Well, I am well and truly in the clinical trial now. I started yesterday. I got three things.

  1. I got a Covid test and a Covid antibody test and maybe a first dose of something that might protect me.
  2. I got a chance to be smug when someone asked me how my day was going. I answered, “I helped hundreds of thousands of people this morning.”

    (I was underestimating. Alexa says there are ten million immunocompromised people in the United States alone.)

  3. I got a check. There were no checks in the fingolimod/Gilenya trial. I am appalled. It makes me feel dirty.

4 responses to “Trial: Son of Spartacus”

  1. YAY!
    And you can give the check to charity, if you want. I’ll admit, that feels weird, though, outside of big random-people trials where basically they are compensating those who enroll for their time. (that said, the medical records *did* take a lot of time. So there is that.)
    (I’ll be super-curious as to your antibody status – you haven’t gotten it so far as you know yet, right?)

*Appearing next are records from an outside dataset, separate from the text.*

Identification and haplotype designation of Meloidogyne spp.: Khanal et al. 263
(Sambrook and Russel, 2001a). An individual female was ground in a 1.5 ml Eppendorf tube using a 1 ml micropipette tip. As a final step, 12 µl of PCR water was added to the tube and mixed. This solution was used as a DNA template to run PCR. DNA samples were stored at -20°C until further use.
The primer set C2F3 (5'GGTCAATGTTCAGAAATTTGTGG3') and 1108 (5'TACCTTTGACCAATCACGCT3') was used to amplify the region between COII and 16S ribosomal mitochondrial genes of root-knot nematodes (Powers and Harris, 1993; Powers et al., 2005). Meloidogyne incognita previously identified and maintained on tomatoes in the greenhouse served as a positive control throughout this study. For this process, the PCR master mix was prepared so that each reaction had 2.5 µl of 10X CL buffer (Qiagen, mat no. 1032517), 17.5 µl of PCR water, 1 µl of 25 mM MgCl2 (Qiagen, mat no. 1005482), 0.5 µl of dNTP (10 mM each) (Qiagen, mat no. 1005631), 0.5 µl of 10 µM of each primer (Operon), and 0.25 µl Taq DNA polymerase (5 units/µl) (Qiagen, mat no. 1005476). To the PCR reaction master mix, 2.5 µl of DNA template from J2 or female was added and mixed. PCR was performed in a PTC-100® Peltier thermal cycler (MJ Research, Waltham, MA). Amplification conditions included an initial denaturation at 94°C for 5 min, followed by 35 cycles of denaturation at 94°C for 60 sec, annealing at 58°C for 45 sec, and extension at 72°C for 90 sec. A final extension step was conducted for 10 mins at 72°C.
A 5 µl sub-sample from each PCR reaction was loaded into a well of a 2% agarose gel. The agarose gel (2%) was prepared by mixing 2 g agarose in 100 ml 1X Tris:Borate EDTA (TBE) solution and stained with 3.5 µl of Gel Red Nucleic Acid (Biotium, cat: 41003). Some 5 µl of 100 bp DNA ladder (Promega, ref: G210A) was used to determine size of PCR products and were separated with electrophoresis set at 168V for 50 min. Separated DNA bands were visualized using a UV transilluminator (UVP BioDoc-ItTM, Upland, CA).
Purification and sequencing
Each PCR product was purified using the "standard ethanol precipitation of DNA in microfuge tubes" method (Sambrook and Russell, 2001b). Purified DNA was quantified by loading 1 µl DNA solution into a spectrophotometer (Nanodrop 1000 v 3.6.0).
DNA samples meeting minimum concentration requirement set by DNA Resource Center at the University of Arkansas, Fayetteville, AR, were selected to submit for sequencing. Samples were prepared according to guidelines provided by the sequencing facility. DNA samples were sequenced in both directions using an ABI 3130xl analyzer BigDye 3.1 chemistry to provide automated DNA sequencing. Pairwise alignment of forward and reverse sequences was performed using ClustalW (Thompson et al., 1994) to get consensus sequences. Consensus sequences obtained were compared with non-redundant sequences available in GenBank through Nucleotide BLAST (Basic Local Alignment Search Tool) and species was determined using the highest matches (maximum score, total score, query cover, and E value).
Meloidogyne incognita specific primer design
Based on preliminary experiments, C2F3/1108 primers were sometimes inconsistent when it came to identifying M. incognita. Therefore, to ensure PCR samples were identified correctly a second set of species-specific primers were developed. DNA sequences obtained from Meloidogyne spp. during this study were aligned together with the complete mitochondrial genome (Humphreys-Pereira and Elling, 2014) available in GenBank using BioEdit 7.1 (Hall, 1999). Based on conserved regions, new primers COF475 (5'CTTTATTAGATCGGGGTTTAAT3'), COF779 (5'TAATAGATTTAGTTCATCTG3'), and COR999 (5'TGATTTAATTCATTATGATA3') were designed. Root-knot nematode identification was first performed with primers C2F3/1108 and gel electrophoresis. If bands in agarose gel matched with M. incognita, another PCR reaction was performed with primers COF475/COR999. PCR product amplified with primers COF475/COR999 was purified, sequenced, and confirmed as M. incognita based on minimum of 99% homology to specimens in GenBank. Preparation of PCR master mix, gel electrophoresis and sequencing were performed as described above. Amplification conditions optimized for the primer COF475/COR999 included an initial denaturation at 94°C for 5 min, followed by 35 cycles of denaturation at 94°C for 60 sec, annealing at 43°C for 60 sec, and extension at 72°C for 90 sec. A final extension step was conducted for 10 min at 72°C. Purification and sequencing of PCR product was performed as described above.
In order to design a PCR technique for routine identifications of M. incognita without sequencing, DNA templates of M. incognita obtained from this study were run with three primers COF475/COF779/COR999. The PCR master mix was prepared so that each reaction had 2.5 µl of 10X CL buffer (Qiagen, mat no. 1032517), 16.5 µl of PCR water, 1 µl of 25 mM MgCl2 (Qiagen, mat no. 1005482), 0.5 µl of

  2. KC – Re antibodies – I think part of being blinded in the trial means I can’t get information until the trial stops.

  3. Your *starting* antibody status shouldn’t matter for blinding, but yeah, probably they have “do not release the information to the patient, possibly ever” as part of the study protocol, not thinking to exempt the bits that are before any medication/placebo has been given. (in part studies often don’t released data to patients for potentially-legitimate “can’t use experimental data to treat patients because it is experimental” reasons, and part for blinding and then never bothering)
    (that said, I am part of an antibody study, and their blood collection device is Not Great but on the other hand it has been fun getting the “yep, you have the antibodies for vaccines but not for having had infectiously-transmitted covid” confirmation!)

  4. KC – Well, that would be nice to know. I’m still in that phase where I’m learning their rules.